Thoughts from one week ago:
There is so much that is shifting. There is a, I will call it, a real need within this to being willing from this consciousness to make a difference, to affect people. I agree, it is not about forcing anything on anybody. That cannot come into play. But there is also a need to be willing to affect other people. In making a difference, you affect another. It is interesting because whatever was behind that, and I don’t know any more what things are individual and what things are mass consciousness. I know I don’t get that anymore. But within me, at least, there has been this unconscious, unwritten, like I don’t remember creating it, but this refusal to change anybody. It is almost like I have never wanted to make a difference. As I look at that, I would say that comes from a place of, the best words I have are, believing that everybody is okay. Everybody is making their own choices. Everybody knows where they want to be. And they are being it. Maybe not everybody knows. Or maybe there are different roles to be played. Maybe we are not all equal. In some ways, obviously we are.

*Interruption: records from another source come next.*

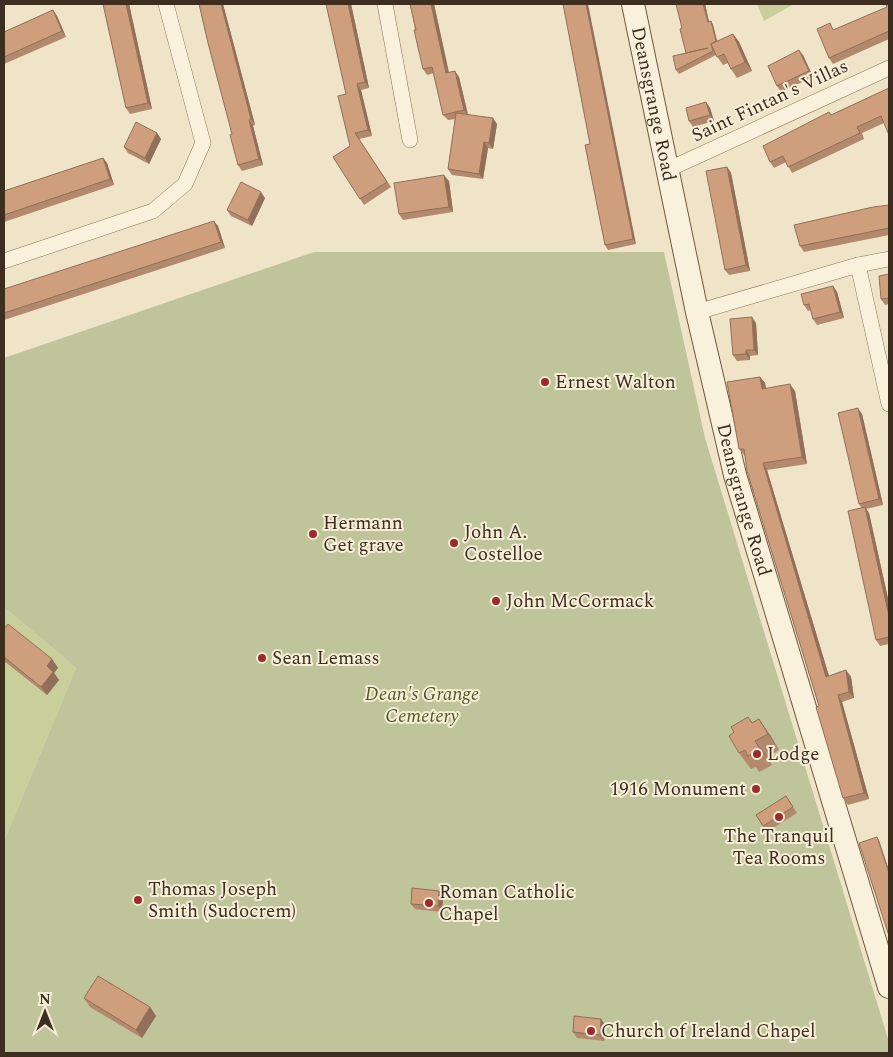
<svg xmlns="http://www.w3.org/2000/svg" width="893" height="1057" viewBox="0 0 893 1057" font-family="Spectral,serif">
<rect width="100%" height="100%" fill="#f0e4c8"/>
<g fill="#c9cf9b">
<polygon points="757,4 794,4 764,21"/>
<polygon points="4,607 76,668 4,841"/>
</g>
<polygon fill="#bfc49a" points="314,252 664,252 705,438 889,1042 889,1053 4,1053 4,841 76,668 4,607 4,358"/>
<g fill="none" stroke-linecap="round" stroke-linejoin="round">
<g stroke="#8d765c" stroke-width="16">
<g id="minor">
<polyline points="385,4 410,140"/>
<polyline points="667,170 889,68"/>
<polyline points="4,261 153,211 185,184 203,143 166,4"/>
<polyline points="858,265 889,404"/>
<polyline points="697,312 858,265 889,259"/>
</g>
</g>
<g stroke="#6f573f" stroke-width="24">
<g id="secondary">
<path id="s1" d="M 633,4 L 697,312 L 735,475 L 889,987"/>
</g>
</g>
<use href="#minor" stroke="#faf1dc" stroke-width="15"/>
<use href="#secondary" stroke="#faf1dc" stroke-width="22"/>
</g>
<g fill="#b2896c">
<polygon points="103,4 129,4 152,109 130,114 126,108"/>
<polygon points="199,4 224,4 223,4 255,125 253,126 263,165 242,171 238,165 232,134"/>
<polygon points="326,4 351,4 369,88 361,90 372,136 359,139 391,187 364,205 333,157 350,146 346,94"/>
<polygon points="410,4 434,4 449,72 459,77 468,114 497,124 493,149 488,148 483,179 452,175 448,169 455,119 448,120 443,115 434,73 427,75 423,69"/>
<polygon points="676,4 705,4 709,22 711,21 713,25 717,41 733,34 739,42 752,71 737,78 731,69 728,63 723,65 716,55 679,74 676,70 686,53 682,28"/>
<polygon points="889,4 889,39 833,64 829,58 834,30 887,7"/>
<polygon points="53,10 57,16 66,37 4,64 4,32"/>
<polygon points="803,55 813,77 781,92 777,86"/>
<polygon points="889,88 884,123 862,133 864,139 792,173 786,162 774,168 770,162 831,115"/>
<polygon points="706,102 710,108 714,121 693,127 689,121"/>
<polygon points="157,133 161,139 149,164 128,153 124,147"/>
<polygon points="590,144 636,244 608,250 605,245"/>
<polygon points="103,158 107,163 114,185 4,222 4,191"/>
<polygon points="727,167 731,173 750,271 729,275 725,270"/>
<polygon points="449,181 453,212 403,220 399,214"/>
<polygon points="265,198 252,226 231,216 227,210"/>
<polygon points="889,205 889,235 804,252 800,246"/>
<polygon points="218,226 225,248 4,320 4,289"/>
<polygon points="889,274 889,304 885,305 881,299"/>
<polygon points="833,286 837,292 844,318 817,325 813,319 811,310 808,311 804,305"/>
<polygon points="756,323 758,355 750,356 750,360 737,361 733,355"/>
<polygon points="760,377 765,383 766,388 795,391 807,464 767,470 829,676 846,670 851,677 854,698 842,702 869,799 848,805 843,798 819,706 745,456 739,449"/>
<polygon points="862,414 883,505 866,509 869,513 889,603 889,644 880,646 876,640 862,508 859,504"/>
<polygon points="4,629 52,659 58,668 54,673 59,680 47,695 4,661"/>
<polygon points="748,717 752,722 770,735 779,750 767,757 772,765 759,772 756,767 751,769 739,753 734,732"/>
<polygon points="786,796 797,813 767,832 756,815"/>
<polygon points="439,891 443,896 442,912 415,909 411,904"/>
<polygon points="84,998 150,1007 156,1016 142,1038 90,1007"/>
<polygon points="601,1019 605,1025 604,1041 577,1038 573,1032"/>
</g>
<g fill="#916f58">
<polygon points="126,4 129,4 152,109 148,103"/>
<polygon points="221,4 223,4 255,125 251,119"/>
<polygon points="348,4 351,4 369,88 365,82"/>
<polygon points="431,4 434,4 450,79 446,73"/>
<polygon points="586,4 588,4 636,244 633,239"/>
<polygon points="703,4 705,4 710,26 708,22"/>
<polygon points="53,10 57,16 66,37 62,31"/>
<polygon points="711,21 713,25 719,49 717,46"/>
<polygon points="733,34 739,42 752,71 745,62"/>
<polygon points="799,50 803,55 813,77 809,71"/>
<polygon points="455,71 459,77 468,116 464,110"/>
<polygon points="357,84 361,90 372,136 368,130"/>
<polygon points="706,102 710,108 714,121 710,115"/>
<polygon points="493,118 497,124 493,149 489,143"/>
<polygon points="249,120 253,126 263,165 259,159"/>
<polygon points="157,133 161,139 149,164 145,158"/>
<polygon points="484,142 488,148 483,179 479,174"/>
<polygon points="103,158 107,163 114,185 110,179"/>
<polygon points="727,167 731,173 750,271 746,265"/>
<polygon points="444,175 449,181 453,212 449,207"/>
<polygon points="261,192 265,198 252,226 248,220"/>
<polygon points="214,221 218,226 225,248 221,242"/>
<polygon points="833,286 837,292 844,318 840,312"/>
<polygon points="752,317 756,323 758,355 754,350"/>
<polygon points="746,350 750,356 750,360 746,354"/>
<polygon points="760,377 765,383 767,395 762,389"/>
<polygon points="790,384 795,391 807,464 802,457"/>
<polygon points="858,408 862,414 883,505 879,499"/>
<polygon points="763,463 767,470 831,683 826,677"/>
<polygon points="865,507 869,513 889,603 889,616"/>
<polygon points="52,659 58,668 54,673 59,680 47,695 41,687 47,666"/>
<polygon points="846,670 851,677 854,698 849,692"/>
<polygon points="838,695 842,702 869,799 864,793"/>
<polygon points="759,719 770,735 779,750 768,734"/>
<polygon points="755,741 767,757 772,765 760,749"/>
<polygon points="877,837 879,840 889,870 889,873"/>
<polygon points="439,891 443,896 442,912 438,906"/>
<polygon points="150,1007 156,1016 142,1038 136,1030"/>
<polygon points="601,1019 605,1025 604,1041 600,1035"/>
</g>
<g fill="#cf9f7d" stroke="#916f58">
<polygon points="103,4 126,4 148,103 126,108"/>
<polygon points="199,4 221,4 251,119 249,120 259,159 238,165 230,135 232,134 208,43"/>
<polygon points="326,4 348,4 365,82 357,84 368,130 355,133 387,182 360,199 333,157 350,146 338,96 346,94"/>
<polygon points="410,4 431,4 446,73 455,71 464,110 443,115 432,67 423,69 414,30 416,30"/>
<polygon points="563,4 586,4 633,239 605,245 585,145 590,144"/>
<polygon points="676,4 703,4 708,22 711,21 716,41 711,44 713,51 676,70 673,56 708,48 686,53 680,29 682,28"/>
<polygon points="889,4 889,31 829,58 817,29 830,23 833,30 887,7 886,5"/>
<polygon points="53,10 62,31 4,57 4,32"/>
<polygon points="733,34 745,62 731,69 724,54 717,57 711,44"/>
<polygon points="799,50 809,71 777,86 768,66"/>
<polygon points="889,88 889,135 881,116 857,127 860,133 788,167 783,156 770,162 763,146 829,112 831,115"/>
<polygon points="706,102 710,115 689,121 686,108"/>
<polygon points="456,113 493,118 489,143 484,142 479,174 448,169"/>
<polygon points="136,122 157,133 145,158 124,147"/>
<polygon points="103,158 110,179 4,215 4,191"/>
<polygon points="727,167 746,265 725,270 706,171"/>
<polygon points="444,175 449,207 399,214 394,183"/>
<polygon points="241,182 261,192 248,220 227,210"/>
<polygon points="889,205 889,228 800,246 794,225 873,207"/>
<polygon points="214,221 221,242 4,313 4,289"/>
<polygon points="889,274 889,298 881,299 879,276"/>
<polygon points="833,286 840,312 813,319 809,304 804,305 801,294"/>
<polygon points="752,317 754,350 746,350 746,354 733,355 730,319"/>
<polygon points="760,377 762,389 790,384 802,457 763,463 826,677 846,670 849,692 838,695 864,793 843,798 816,707 819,706 747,471 744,449 739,449 727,382"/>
<polygon points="858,408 879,499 859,504 838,413"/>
<polygon points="865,507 889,616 889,637 876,640 848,511"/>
<polygon points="8,624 52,659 47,666 53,672 41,687 4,657 4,629"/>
<polygon points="748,717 752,723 759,719 768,734 755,741 760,749 748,756 745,750 739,753 729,736 734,732 731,727"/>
<polygon points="786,796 793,807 763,826 756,815"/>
<polygon points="877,837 889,873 889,936 859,843"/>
<polygon points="412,888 439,891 438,906 411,904"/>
<polygon points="98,976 150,1007 136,1030 84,998"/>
<polygon points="574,1016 601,1019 600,1035 573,1032"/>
</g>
<g fill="#9e2a2b" stroke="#f7eed8" stroke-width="2">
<circle cx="545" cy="382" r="5"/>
<circle cx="313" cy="534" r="5"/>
<circle cx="454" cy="543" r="5"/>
<circle cx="496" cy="601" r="5"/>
<circle cx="262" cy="658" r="5"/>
<circle cx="757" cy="754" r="5"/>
<circle cx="756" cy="789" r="5"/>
<circle cx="779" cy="817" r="5"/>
<circle cx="138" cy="900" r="5"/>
<circle cx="429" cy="903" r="5"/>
<circle cx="591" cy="1031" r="5"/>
</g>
<g text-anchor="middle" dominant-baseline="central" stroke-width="4" stroke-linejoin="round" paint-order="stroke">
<g font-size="19" fill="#3d2e20" stroke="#f7eed8">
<text transform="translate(770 101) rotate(-25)">Saint Fintan's Villas</text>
<text stroke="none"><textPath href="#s1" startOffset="102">Deansgrange Road</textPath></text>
<text stroke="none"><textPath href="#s1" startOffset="508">Deansgrange Road</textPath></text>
</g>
<g font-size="19" fill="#3d2e20" stroke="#f7eed8" text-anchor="start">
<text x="555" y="382">Ernest Walton</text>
<text x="323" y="523">Hermann<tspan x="323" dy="22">Get grave</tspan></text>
<text x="464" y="532">John A.<tspan x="464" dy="22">Costelloe</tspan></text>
<text x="506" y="601">John McCormack</text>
<text x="272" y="658">Sean Lemass</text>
<text x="767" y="754">Lodge</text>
<text x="746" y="789" text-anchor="end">1916 Monument</text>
<text x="779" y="836" text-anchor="middle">The Tranquil<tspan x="779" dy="22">Tea Rooms</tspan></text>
<text x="148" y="889">Thomas Joseph<tspan x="148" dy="22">Smith (Sudocrem)</tspan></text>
<text x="439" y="892">Roman Catholic<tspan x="439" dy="22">Chapel</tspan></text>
<text x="601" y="1031">Church of Ireland Chapel</text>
</g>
<g font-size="19" font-style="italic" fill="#4d5a26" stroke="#f7eed8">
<text x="422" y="694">Dean's Grange<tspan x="422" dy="22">Cemetery</tspan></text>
</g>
</g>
<rect width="893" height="1057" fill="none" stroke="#3d2e20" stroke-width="10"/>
<g transform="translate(45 1012)" stroke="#f7eed8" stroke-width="4" paint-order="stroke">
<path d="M0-4L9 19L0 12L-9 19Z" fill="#3d2e20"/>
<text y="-8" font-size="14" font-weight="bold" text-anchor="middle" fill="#3d2e20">N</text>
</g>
</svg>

My role seems kind of general, but I also get the feeling that it’s very precise, where the more precision I put to it, the more potent it is. I find myself looking for my sweet spot. So much is in motion within and around me right now.
I am watching myself be more aware of my blocks, I guess, the what doesn’t work, the conflicting thoughts. It is kind of an interesting thing to step into because, on one hand, there is such an expansiveness in being with other people, because that opens the flow more, and it makes things possible within that. And then there is also this piece where, from this level, it is very clear that when people do step into it, it is just about them going their own way and doing their own thing with it. It is not about becoming a community around it. Although there may be that too, if I shift my perspective a little bit.
For a long time, I stepped into a statement that someone made about me long ago. He was talking to someone, explaining something, and I stepped into the group to listen. He made the comment that this person could be more like Marybeth, and be able to step into any situation and just smile. Back then, for me that was such a big deal because I was seen (big deal back then) and that was something I knew I could do (so it was okay to be seen). In some ways, that has become my, I am going to call it, my lowest point, where I don’t drop below that. I know that I can hold my energy as me wherever I am. I started to wonder the other day if that has become a limitation. If that has become my anchor point instead of the ladder up it once was. And I have used that. I have heard myself use that many times. But, I see what I do in my thoughts now. As I am stepping into this expansiveness, and then I see that I don’t quite know what to do with it, or I think I am not really seen / heard, then I step back into this knowing of who I am as being capable of just being in any situation and smiling. But it is like it has become a fallback.
What I am hearing in myself when I am thinking is that is becoming more of, what is the word? It is settling for … instead of a holding a clarity of where I know I can go next.
It might be more now about finding that sweet spot. Clarity is a word that is coming up over and over recently.
I am being challenged. I am seeing it more and more, challenged within the core of, the essence of, this world that we are in. Can I believe what I believe? I was reading something about homeless people and a new law in one town that will make it almost criminal to be homeless. I am looking at these plights we get ourselves in, and I am looking at where do I fit into that. Does what I think I am bringing in have a sense of reality to anything helpful to anybody? Is there validity to what I think I have to what can actually be offered to someone else? I really feel like I’m challenging my, “Am I willing to go forward and believe what I think I believe?” I am butting up against a lot of that 3rd dimensional, “But what about this? But what about this?” I am seeing it on a consistent basis every day now – the what we would call the realities of life.
And I am excited, because in my experience, it means these layers have finally loosened enough to be let go of. And the next steps, as you have already seen came out in the looking, and that is being willing to make a difference and stepping forward consciously, intentionally, with clarity.